-------- Provided records --------

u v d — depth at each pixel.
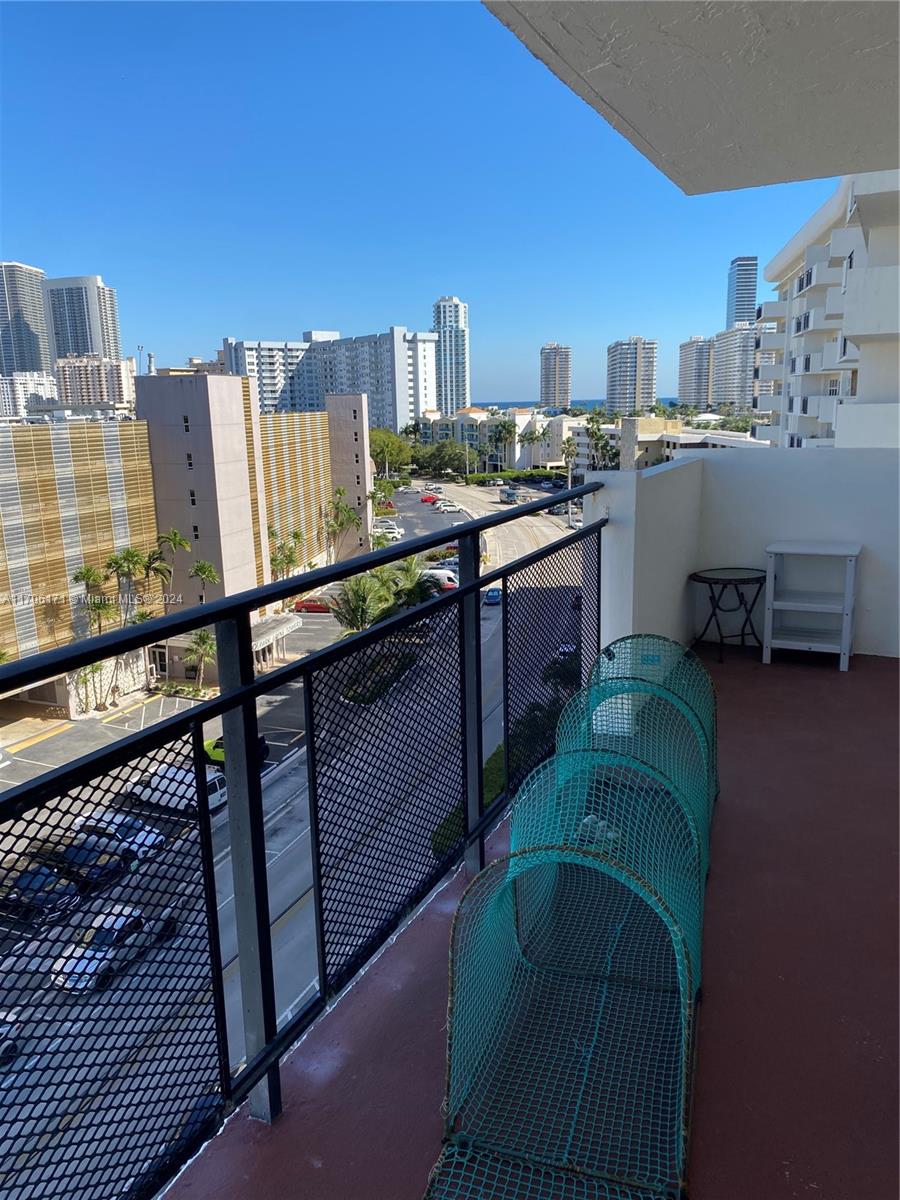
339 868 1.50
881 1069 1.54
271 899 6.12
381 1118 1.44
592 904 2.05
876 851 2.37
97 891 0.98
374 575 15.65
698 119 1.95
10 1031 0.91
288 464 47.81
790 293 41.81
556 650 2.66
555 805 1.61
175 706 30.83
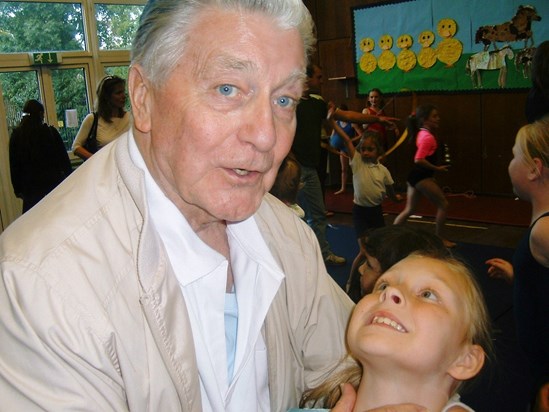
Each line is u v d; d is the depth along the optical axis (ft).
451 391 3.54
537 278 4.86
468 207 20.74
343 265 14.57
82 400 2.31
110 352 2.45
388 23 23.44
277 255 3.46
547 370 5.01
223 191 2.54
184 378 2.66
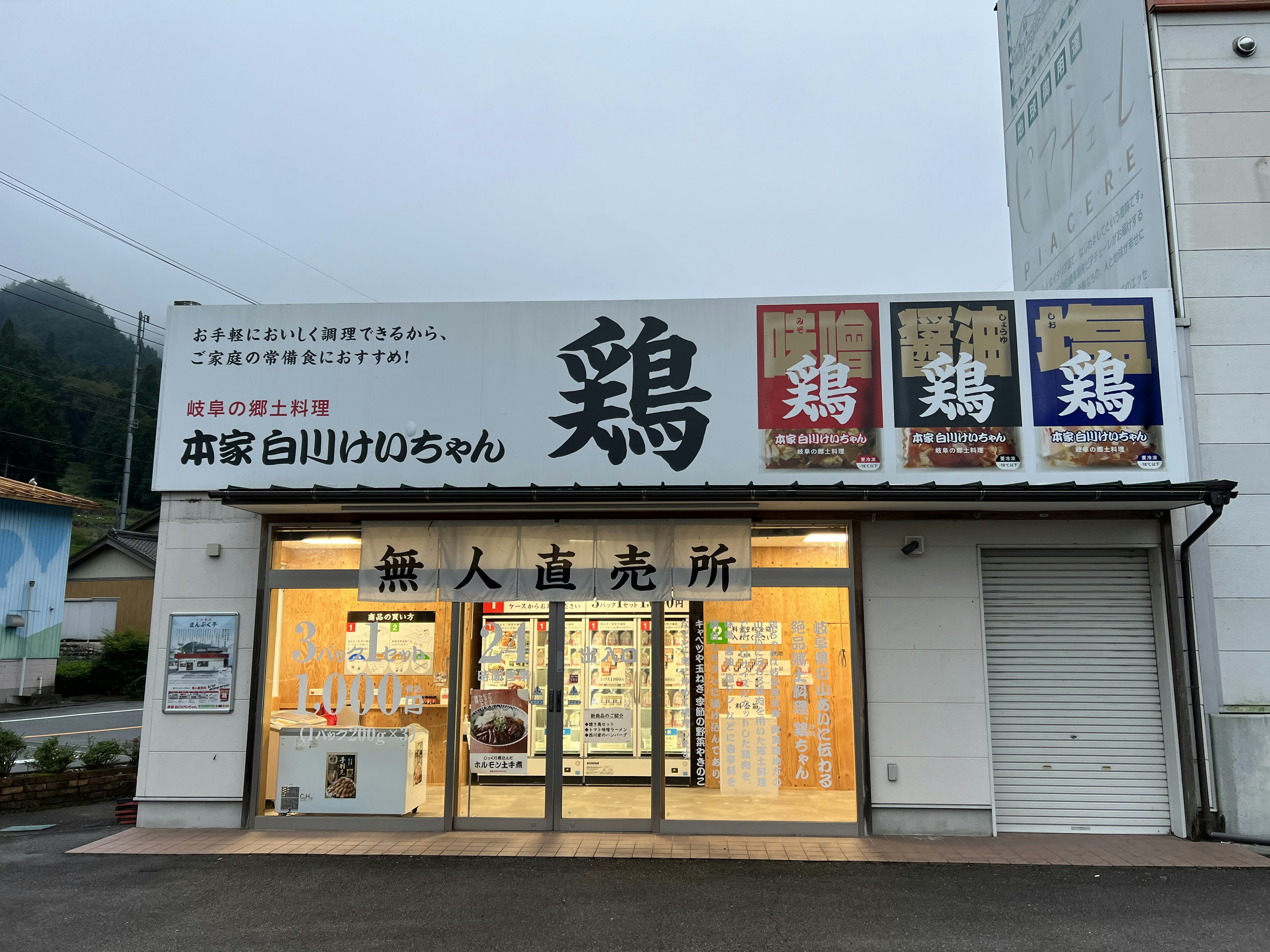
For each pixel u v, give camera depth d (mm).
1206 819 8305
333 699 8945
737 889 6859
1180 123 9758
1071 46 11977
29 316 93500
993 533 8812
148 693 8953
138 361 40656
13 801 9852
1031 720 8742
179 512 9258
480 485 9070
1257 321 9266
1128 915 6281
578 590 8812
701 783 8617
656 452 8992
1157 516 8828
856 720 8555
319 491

--------

Count the lines above that contain the word "pixel". Write only the number.

2